The proposed rule -- Modernizing NRC Regulations for Byproduct Material Use -- is a direct response to an executive order signed in May 2025 by President Donald Trump that directed the NRC to eliminate unnecessary regulatory burdens and expedite licensing timelines, as well as the bipartisan ADVANCE Act of 2024. The rule is projected to generate net savings of roughly $3 million for industry, agreement states, and the NRC, according to the agency.
Specifically, the rule eliminates decommissioning financial assurance (DFA) -- the financial guarantees licensees must maintain to cover potential decommissioning costs -- for all radionuclides with half-lives of 120 days or less, including lutetium-177, yttrium-90, actinium-225, and radium-223. The rule would also provide 100-fold relief in DFA thresholds for germanium-68/gallium-68 generators.

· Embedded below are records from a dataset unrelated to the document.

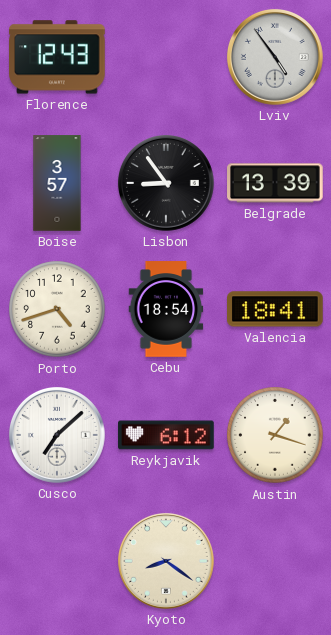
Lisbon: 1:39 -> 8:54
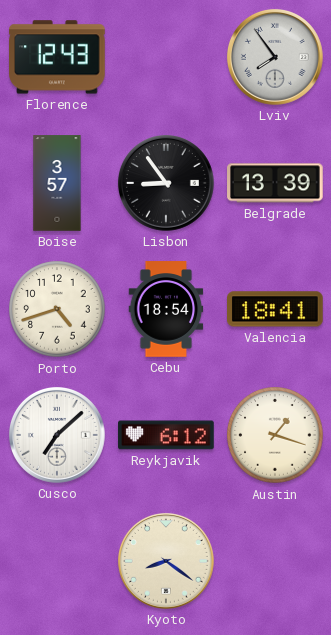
Lviv: 4:54 -> 7:54
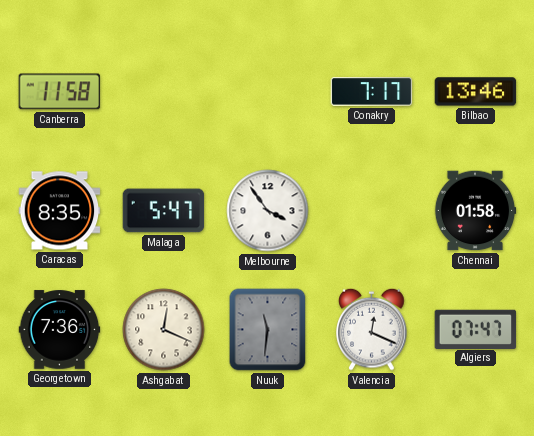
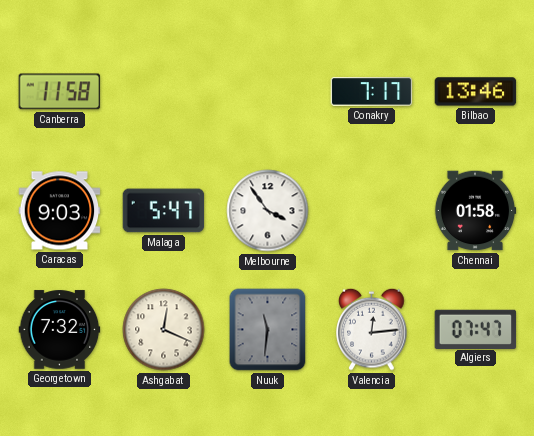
Caracas: 8:35 -> 9:03
Georgetown: 7:36 -> 7:32
Valencia: 12:19 -> 12:14
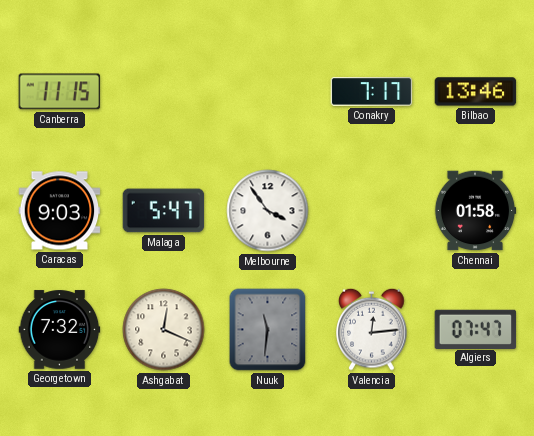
Canberra: 11:58 -> 11:15
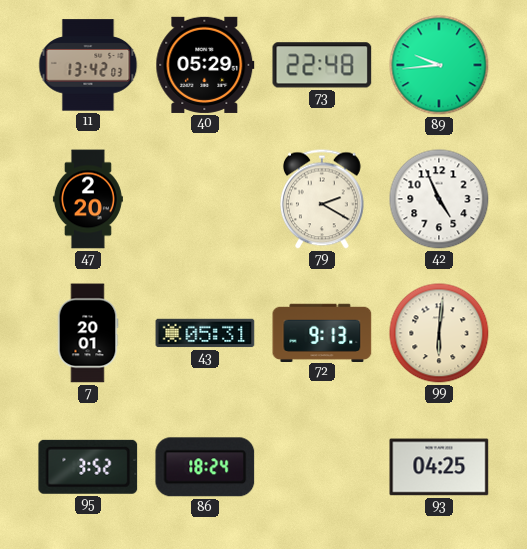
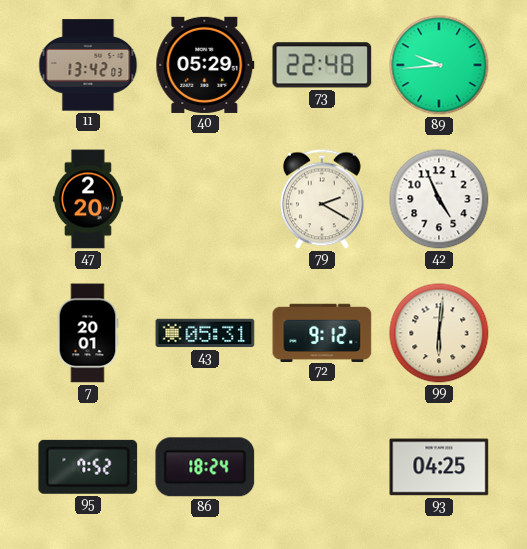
72: 9:13 -> 9:12
95: 3:52 -> 7:52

The rule would also permit commercial radiopharmacies to prepare and distribute radioactive microspheres, a pathway currently unavailable because microspheres are regulated as medical devices rather than radioactive drugs, the agency said.
Additionally, the rule would repeal a geographic restriction on consortium arrangements for PET radionuclide production that required production facilities and medical-use licensees to be in the same area. The change would enable centralized production and shipment of longer-lived PET radionuclides such as copper-64 and Ga-68 regardless of distance.
Public comments are due July 2, 2026, the NRC said.